→ **WHAT YOU WILL DO**:
Nothing but the pictures should be left out when the entries below are duplicated.

[Page-level text extractions]
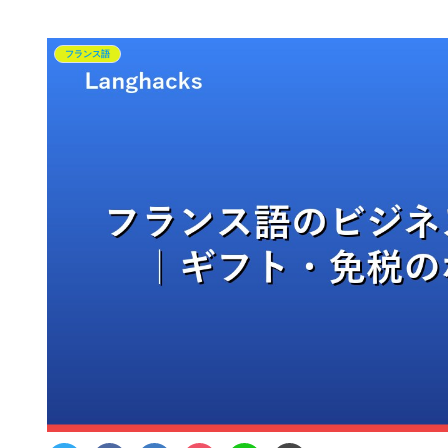
フランス語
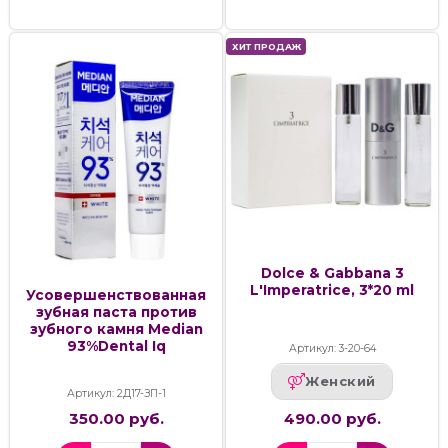
ХИТ ПРОДАЖ
Dolce & Gabbana 3
L'Imperatrice, 3*20 ml
Усовершенствованная
зубная паста против
зубного камня Median
93%Dental Iq
Артикул: 3-20-64
Женский
Артикул: 2Д17-ЗП-1
350.00 руб.
490.00 руб.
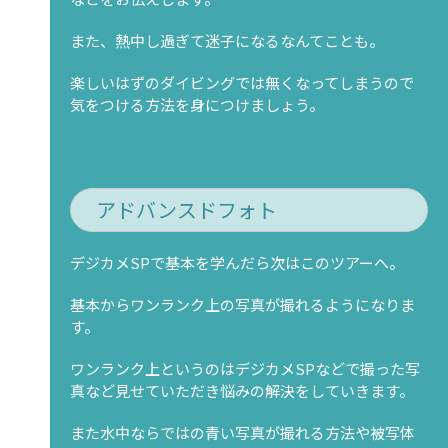
また、熱中し過ぎて迷子になるなんてことも。
楽しいはずのダイビングでは無くなってしまうので
気をつける方法を身につけましょう。
アドバンスドフォト
デジカメSPで基本を学んだら次はこのツアーへ。
基本からワンランク上の写真が撮れるようになりま
す。
ワンランク上というのはデジカメSPなどで撮った写
真など見せていただき悩みの解決をしていきます。
また水中ならではの青い写真が撮れる方法や被写体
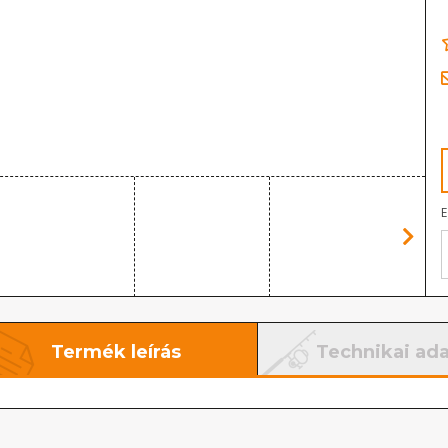
E
Termék leírás
Technikai ad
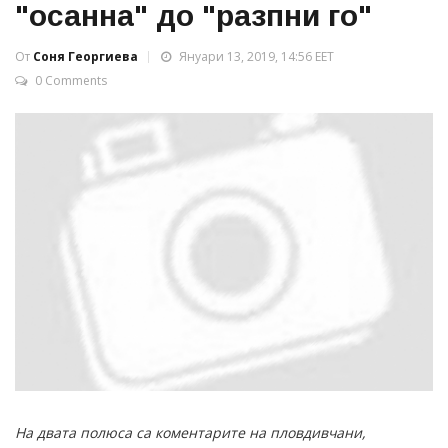
"осанна" до "разпни го"
От
Соня Георгиева
Януари 13, 2019, 14:56 EET
0 Comments
На двата полюса са коментарите на пловдивчани,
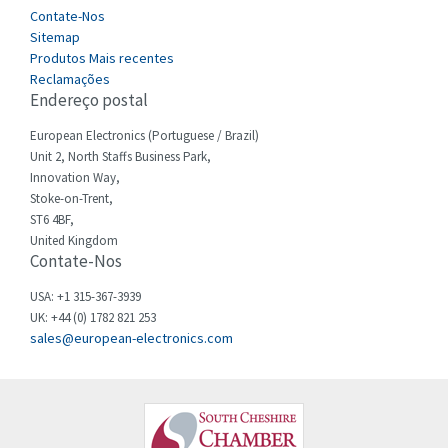
Contate-Nos
Celduc
3,623
Sitemap
Produtos Mais recentes
Cello-lite
3,237
Reclamações
Endereço postal
Cherry
3,199
Chessell
European Electronics (Portuguese / Brazil)
3,726
Unit 2, North Staffs Business Park,
Chint
4,037
Innovation Way,
Stoke-on-Trent,
Chloride
4,539
ST6 4BF,
Cincinnati Milacron
United Kingdom
4,098
Contate-Nos
Citel
4,005
USA: +1 315-367-3939
Clem
4,554
UK: +44 (0) 1782 821 253
sales@european-electronics.com
Cognex
3,244
Comau
3,502
Comepi
3,276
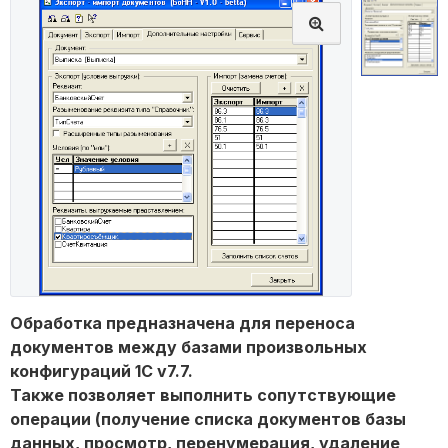
Обработка предназначена для переноса
документов между базами произвольных
конфигураций 1С v7.7.
Также позволяет выполнить сопутствующие
операции (получение списка документов базы
данных, просмотр, перенумерация, удаление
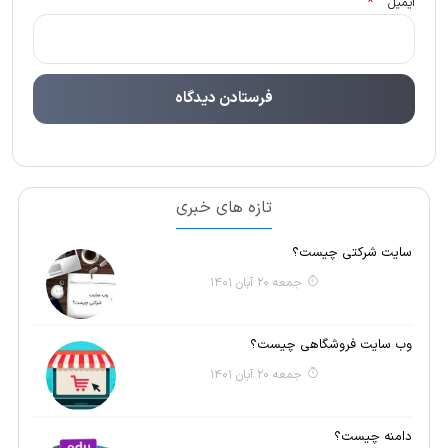
*
ایمیل
تازه های خبری
سایت شرکتی چیست؟
جمعه 20 آبان 1401
وب سایت فروشگاهی چیست؟
جمعه 20 آبان 1401
دامنه چیست؟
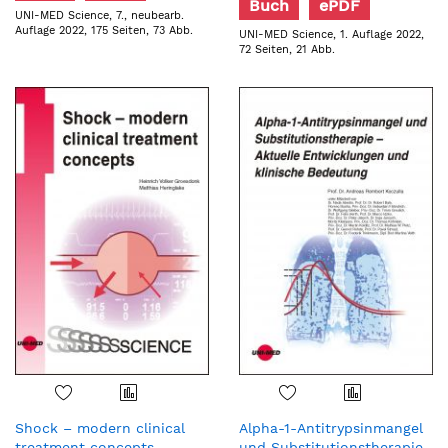
Buch
ePDF
UNI-MED Science, 7., neubearb.
Auflage 2022, 175 Seiten, 73 Abb.
UNI-MED Science, 1. Auflage 2022,
72 Seiten, 21 Abb.
Shock – modern clinical
Alpha-1-Antitrypsinmangel
treatment concepts
und Substitutionstherapie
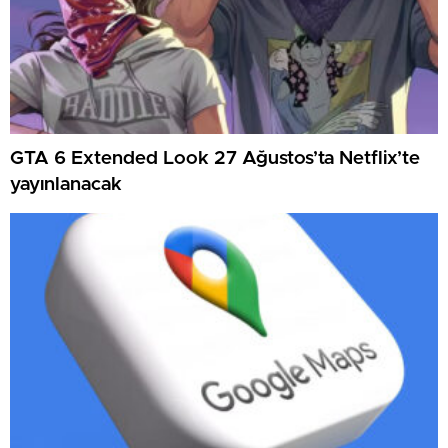
GTA 6 Extended Look 27 Ağustos’ta Netflix’te
yayınlanacak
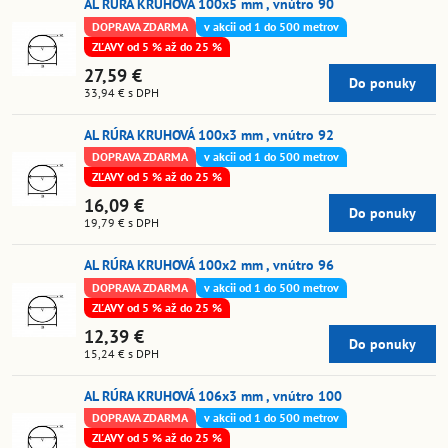
AL RÚRA KRUHOVÁ 100x5 mm , vnútro 90
DOPRAVA ZDARMA
v akcii od 1 do 500 metrov
ZĽAVY od 5 % až do 25 %
27,59 €
Do ponuky
33,94 €
s DPH
AL RÚRA KRUHOVÁ 100x3 mm , vnútro 92
DOPRAVA ZDARMA
v akcii od 1 do 500 metrov
ZĽAVY od 5 % až do 25 %
16,09 €
Do ponuky
19,79 €
s DPH
AL RÚRA KRUHOVÁ 100x2 mm , vnútro 96
DOPRAVA ZDARMA
v akcii od 1 do 500 metrov
ZĽAVY od 5 % až do 25 %
12,39 €
Do ponuky
15,24 €
s DPH
AL RÚRA KRUHOVÁ 106x3 mm , vnútro 100
DOPRAVA ZDARMA
v akcii od 1 do 500 metrov
ZĽAVY od 5 % až do 25 %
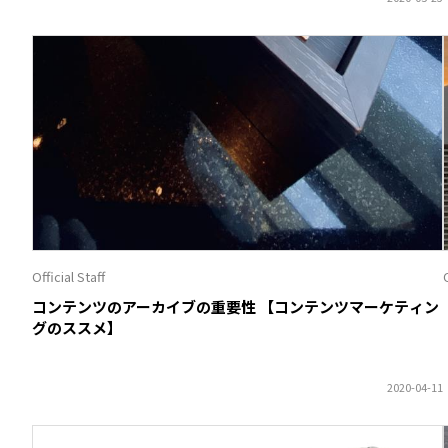
Official Staff
O
コンテンツのアーカイブの重要性 【コンテンツマーケティン
グのススメ】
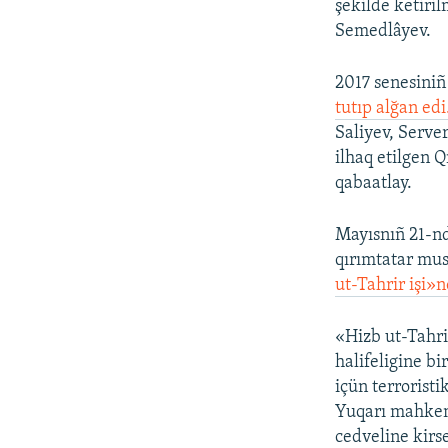
şekilde ketiri
Semedlâyev.
2017 senesiniñ
tutıp alğan edi
Saliyev, Serve
ilhaq etilgen 
qabaatlay.
Mayısnıñ 21-n
qırımtatar mu
ut-Tahrir işi»ne
«Hizb ut-Tahri
halifeligine b
içün terroristi
Yuqarı mahkeme
cedveline kirse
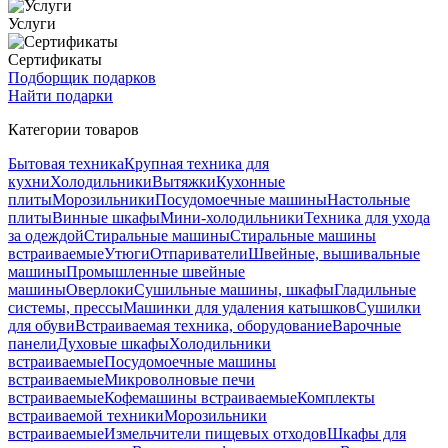
Услуги
Сертификаты
Подборщик подарков
Найти подарки
Категории товаров
Бытовая техника
Крупная техника для
кухни
Холодильники
Вытяжки
Кухонные
плиты
Морозильники
Посудомоечные машины
Настольные
плиты
Винные шкафы
Мини-холодильники
Техника для ухода
за одеждой
Стиральные машины
Стиральные машины
встраиваемые
Утюги
Отпариватели
Швейные, вышивальные
машины
Промышленные швейные
машины
Оверлоки
Сушильные машины, шкафы
Гладильные
системы, прессы
Машинки для удаления катышков
Сушилки
для обуви
Встраиваемая техника, оборудование
Варочные
панели
Духовые шкафы
Холодильники
встраиваемые
Посудомоечные машины
встраиваемые
Микроволновые печи
встраиваемые
Кофемашины встраиваемые
Комплекты
встраиваемой техники
Морозильники
встраиваемые
Измельчители пищевых отходов
Шкафы для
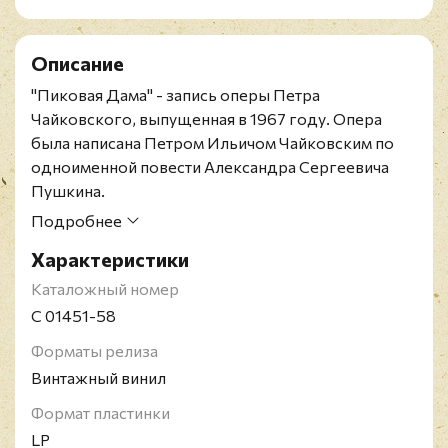
Описание
"Пиковая Дама" - запись оперы Петра
Чайковского, выпущенная в 1967 году. Опера
была написана Петром Ильичом Чайковским по
одноименной повести Александра Сергеевича
Пушкина.
Советское подарочное повторное издание 1974
Подробнее
года на четырех пластинках черного цвета в
Характеристики
картонном боксе. Содержит 12-страничный
буклет. Бокс в превосходном состоянии. Винил в
Каталожный номер
состоянии, близком к идеальному. Лейблы белые.
С 01451-58
Конверты внутренние белые.
Форматы релиза
Пиковая Дама - опера П. И. Чайковского в 3
Винтажный винил
действиях, 7 картинах, либретто М. И.
Чайковского по мотивам одноимённой повести А.
Формат пластинки
С. Пушкина. Опера написана во Флоренции ранней
LP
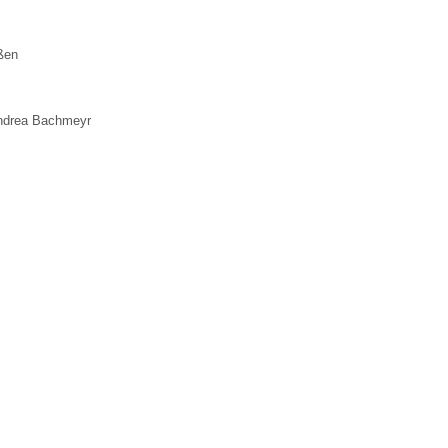
ßen
Andrea Bachmeyr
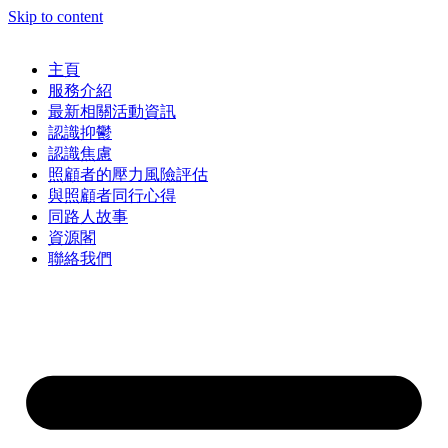
Skip to content
主頁
服務介紹
最新相關活動資訊
認識抑鬱
認識焦慮
照顧者的壓力風險評估
與照顧者同行心得
同路人故事
資源閣
聯絡我們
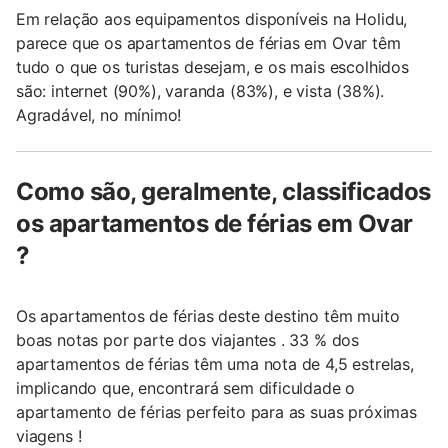
Em relação aos equipamentos disponíveis na Holidu,
parece que os apartamentos de férias em Ovar têm
tudo o que os turistas desejam, e os mais escolhidos
são: internet (90%), varanda (83%), e vista (38%).
Agradável, no mínimo!
Como são, geralmente, classificados
os apartamentos de férias em Ovar
?
Os apartamentos de férias deste destino têm muito
boas notas por parte dos viajantes . 33 % dos
apartamentos de férias têm uma nota de 4,5 estrelas,
implicando que, encontrará sem dificuldade o
apartamento de férias perfeito para as suas próximas
viagens !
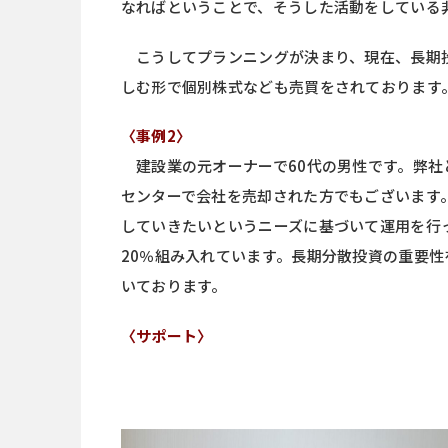
なればということで、そうした活動をしている
こうしてプランニングが決まり、現在、長期投
しむ形で個別株式なども売買をされております
〈事例2〉
建設業の元オーナーで60代の男性です。弊社と
センターで会社を売却された方でもございます
していきたいというニーズに基づいて運用を行
20％組み入れています。長期分散投資の重要
いております。
〈サポート〉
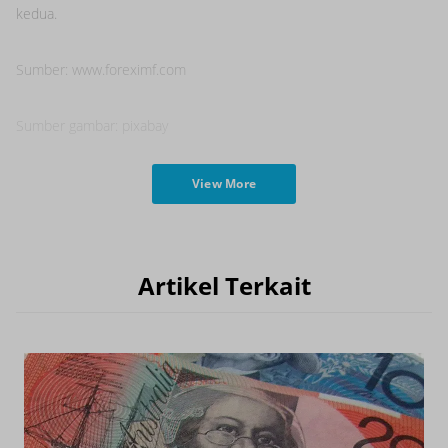
kedua.
Sumber: www.foreximf.com
Sumber gambar: pixabay
View More
Artikel Terkait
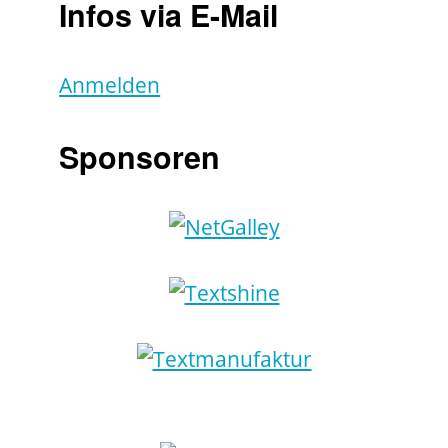
Infos via E-Mail
Anmelden
Sponsoren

→ **COMPLETED TASK**:
フランス語
ХИТ ПРОДАЖ
Dolce & Gabbana 3
L'Imperatrice, 3*20 ml
Усовершенствованная
зубная паста против
зубного камня Median
93%Dental Iq
Артикул: 3-20-64
Женский
Артикул: 2Д17-ЗП-1
350.00 руб.
490.00 руб.
また、熱中し過ぎて迷子になるなんてことも。
楽しいはずのダイビングでは無くなってしまうので
気をつける方法を身につけましょう。
アドバンスドフォト
デジカメSPで基本を学んだら次はこのツアーへ。
基本からワンランク上の写真が撮れるようになりま
す。
ワンランク上というのはデジカメSPなどで撮った写
真など見せていただき悩みの解決をしていきます。
また水中ならではの青い写真が撮れる方法や被写体
E
Termék leírás
Technikai ad
"осанна" до "разпни го"
От
Соня Георгиева
Януари 13, 2019, 14:56 EET
0 Comments
На двата полюса са коментарите на пловдивчани,
Contate-Nos
Celduc
3,623
Sitemap
Produtos Mais recentes
Cello-lite
3,237
Reclamações
Endereço postal
Cherry
3,199
Chessell
European Electronics (Portuguese / Brazil)
3,726
Unit 2, North Staffs Business Park,
Chint
4,037
Innovation Way,
Stoke-on-Trent,
Chloride
4,539
ST6 4BF,
Cincinnati Milacron
United Kingdom
4,098
Contate-Nos
Citel
4,005
USA: +1 315-367-3939
Clem
4,554
UK: +44 (0) 1782 821 253
sales@european-electronics.com
Cognex
3,244
Comau
3,502
Comepi
3,276
Обработка предназначена для переноса
документов между базами произвольных
конфигураций 1С v7.7.
Также позволяет выполнить сопутствующие
операции (получение списка документов базы
данных, просмотр, перенумерация, удаление
*
ایمیل
تازه های خبری
سایت شرکتی چیست؟
جمعه 20 آبان 1401
وب سایت فروشگاهی چیست؟
جمعه 20 آبان 1401
دامنه چیست؟
Buch
ePDF
UNI-MED Science, 7., neubearb.
Auflage 2022, 175 Seiten, 73 Abb.
UNI-MED Science, 1. Auflage 2022,
72 Seiten, 21 Abb.
Shock – modern clinical
Alpha-1-Antitrypsinmangel
treatment concepts
und Substitutionstherapie
GTA 6 Extended Look 27 Ağustos’ta Netflix’te
yayınlanacak
AL RÚRA KRUHOVÁ 100x5 mm , vnútro 90
DOPRAVA ZDARMA
v akcii od 1 do 500 metrov
ZĽAVY od 5 % až do 25 %
27,59 €
Do ponuky
33,94 €
s DPH
AL RÚRA KRUHOVÁ 100x3 mm , vnútro 92
DOPRAVA ZDARMA
v akcii od 1 do 500 metrov
ZĽAVY od 5 % až do 25 %
16,09 €
Do ponuky
19,79 €
s DPH
AL RÚRA KRUHOVÁ 100x2 mm , vnútro 96
DOPRAVA ZDARMA
v akcii od 1 do 500 metrov
ZĽAVY od 5 % až do 25 %
12,39 €
Do ponuky
15,24 €
s DPH
AL RÚRA KRUHOVÁ 106x3 mm , vnútro 100
DOPRAVA ZDARMA
v akcii od 1 do 500 metrov
ZĽAVY od 5 % až do 25 %
Official Staff
O
コンテンツのアーカイブの重要性 【コンテンツマーケティン
グのススメ】
şekilde ketiri
Semedlâyev.
2017 senesiniñ
tutıp alğan edi
Saliyev, Serve
ilhaq etilgen 
qabaatlay.
Mayısnıñ 21-n
qırımtatar mu
ut-Tahrir işi»ne
«Hizb ut-Tahri
halifeligine b
içün terroristi
Yuqarı mahkeme
cedveline kirse
Услуги
Сертификаты
Подборщик подарков
Найти подарки
Категории товаров
Бытовая техника
Крупная техника для
кухни
Холодильники
Вытяжки
Кухонные
плиты
Морозильники
Посудомоечные машины
Настольные
плиты
Винные шкафы
Мини-холодильники
Техника для ухода
за одеждой
Стиральные машины
Стиральные машины
встраиваемые
Утюги
Отпариватели
Швейные, вышивальные
машины
Промышленные швейные
машины
Оверлоки
Сушильные машины, шкафы
Гладильные
системы, прессы
Машинки для удаления катышков
Сушилки
для обуви
Встраиваемая техника, оборудование
Варочные
панели
Духовые шкафы
Холодильники
встраиваемые
Посудомоечные машины
встраиваемые
Микроволновые печи
встраиваемые
Кофемашины встраиваемые
Комплекты
встраиваемой техники
Морозильники
встраиваемые
Измельчители пищевых отходов
Шкафы для
Описание
"Пиковая Дама" - запись оперы Петра
Чайковского, выпущенная в 1967 году. Опера
была написана Петром Ильичом Чайковским по
одноименной повести Александра Сергеевича
Пушкина.
Советское подарочное повторное издание 1974
Подробнее
года на четырех пластинках черного цвета в
Характеристики
картонном боксе. Содержит 12-страничный
буклет. Бокс в превосходном состоянии. Винил в
Каталожный номер
состоянии, близком к идеальному. Лейблы белые.
С 01451-58
Конверты внутренние белые.
Форматы релиза
Пиковая Дама - опера П. И. Чайковского в 3
Винтажный винил
действиях, 7 картинах, либретто М. И.
Чайковского по мотивам одноимённой повести А.
Формат пластинки
С. Пушкина. Опера написана во Флоренции ранней
LP
ßen
Andrea Bachmeyr
Skip to content
主頁
服務介紹
最新相關活動資訊
認識抑鬱
認識焦慮
照顧者的壓力風險評估
與照顧者同行心得
同路人故事
資源閣
聯絡我們
Em relação aos equipamentos disponíveis na Holidu,
parece que os apartamentos de férias em Ovar têm
tudo o que os turistas desejam, e os mais escolhidos
são: internet (90%), varanda (83%), e vista (38%).
Agradável, no mínimo!
Como são, geralmente, classificados
os apartamentos de férias em Ovar
?
Os apartamentos de férias deste destino têm muito
boas notas por parte dos viajantes . 33 % dos
apartamentos de férias têm uma nota de 4,5 estrelas,
implicando que, encontrará sem dificuldade o
apartamento de férias perfeito para as suas próximas
viagens !
なればということで、そうした活動をしている
こうしてプランニングが決まり、現在、長期投
しむ形で個別株式なども売買をされております
〈事例2〉
建設業の元オーナーで60代の男性です。弊社と
センターで会社を売却された方でもございます
していきたいというニーズに基づいて運用を行
20％組み入れています。長期分散投資の重要
いております。
〈サポート〉
kedua.
Sumber: www.foreximf.com
Sumber gambar: pixabay
View More
Artikel Terkait
Infos via E-Mail
Anmelden
Sponsoren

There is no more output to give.